REPUBLIKA.CO.ID, JAKARTA -- Bencana meletusnya Gunung Agung, Bali, memang telah diantisipasi sejak dini. Namun, kondisi yang sampai saat ini belum menunjukkan perkembangan, menjadikan para pengungsi diliputi kebosanan.
"Keluhan mereka kebanyakan adalah merasa bosan di pengungsian, karena mereka tidak bekerja, sehingga perekonomian tersendat," terang relawan BMH di lokasi, Dhiyauddin (5/10).
Untuk itu, selain menyalurkan bantuan logistik di beberapa titik posko program sosial kemanusiaan yang didirikan oleh Laznas BMH, seperti di Bukit Tabuan, Buitan, dan Masjid Al-Ghuroba, BMH juga menyediakan layanan bantuan spiritual dengan pengadaan kajian rutin setiap ba'da Maghrib dan ba'da Shubuh.
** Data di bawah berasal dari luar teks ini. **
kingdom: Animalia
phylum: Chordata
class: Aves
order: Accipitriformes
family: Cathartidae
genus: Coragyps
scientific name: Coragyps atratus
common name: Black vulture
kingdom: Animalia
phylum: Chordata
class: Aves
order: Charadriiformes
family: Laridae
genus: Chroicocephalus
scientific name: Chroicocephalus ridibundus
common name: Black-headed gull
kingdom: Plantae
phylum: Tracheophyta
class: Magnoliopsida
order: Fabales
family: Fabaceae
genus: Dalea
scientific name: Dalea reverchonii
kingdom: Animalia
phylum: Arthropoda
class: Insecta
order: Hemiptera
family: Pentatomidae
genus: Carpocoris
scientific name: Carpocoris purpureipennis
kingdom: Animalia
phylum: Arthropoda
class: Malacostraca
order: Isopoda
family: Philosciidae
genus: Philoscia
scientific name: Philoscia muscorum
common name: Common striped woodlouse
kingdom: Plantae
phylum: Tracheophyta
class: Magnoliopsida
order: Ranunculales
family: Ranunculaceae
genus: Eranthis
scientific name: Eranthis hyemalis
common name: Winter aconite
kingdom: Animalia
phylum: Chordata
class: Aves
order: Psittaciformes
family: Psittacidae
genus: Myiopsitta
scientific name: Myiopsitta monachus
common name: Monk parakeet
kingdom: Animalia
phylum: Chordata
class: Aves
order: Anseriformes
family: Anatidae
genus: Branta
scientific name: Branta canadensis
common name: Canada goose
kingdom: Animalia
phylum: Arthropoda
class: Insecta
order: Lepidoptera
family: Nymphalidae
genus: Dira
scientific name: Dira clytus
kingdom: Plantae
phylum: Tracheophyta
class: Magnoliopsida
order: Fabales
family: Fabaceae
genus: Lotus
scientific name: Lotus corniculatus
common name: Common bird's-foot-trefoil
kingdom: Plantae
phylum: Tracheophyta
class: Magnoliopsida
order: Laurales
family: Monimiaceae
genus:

"Untuk posko yang berada di Kusameb Klungkung, BMH juga sediakan layanan kajian ba'da Maghrib dan Ba'da Shubuh agar sisi kebosanan yang menimpa mereka dapat disikapi secara proporsional, sehingga secara mental mereka tetap kuat menjalani musibah ini," terang Dhiyauddin dalam rilis yang diterima Republika.co.id, Jumat (6/10).
Bahkan, di antara warga ingin layanan dakwah berupa kajian ini bisa dilanjutkan, meski kondisi mereka tidaklagi di pengungsian.
"Kami harapkan dakwah ini bisa terus diadakan di desa kami, meski kondisi sudah aman," terang seorang warga yang enggan disebutkan namanya.
Selama lebih dari dua pekan, total bantuan yang disalurkan di pengungsian erupsi Gunung Agung telah menyapa lebih dari 700 penerima manfaat di lokasi. "Ada 700 lebih penerima manfaat dari program BMH di lokasi, baik terhadap Muslim maupun non-Muslim yang ada di lokasi," terang Dhiyauddin.
"Sampai saat ini BMH masih berusaha tetap berada di pengungsian dengan menyiagakan beberapa relawan dilengkapi dengan tiga armada ambulan," pungkasnya.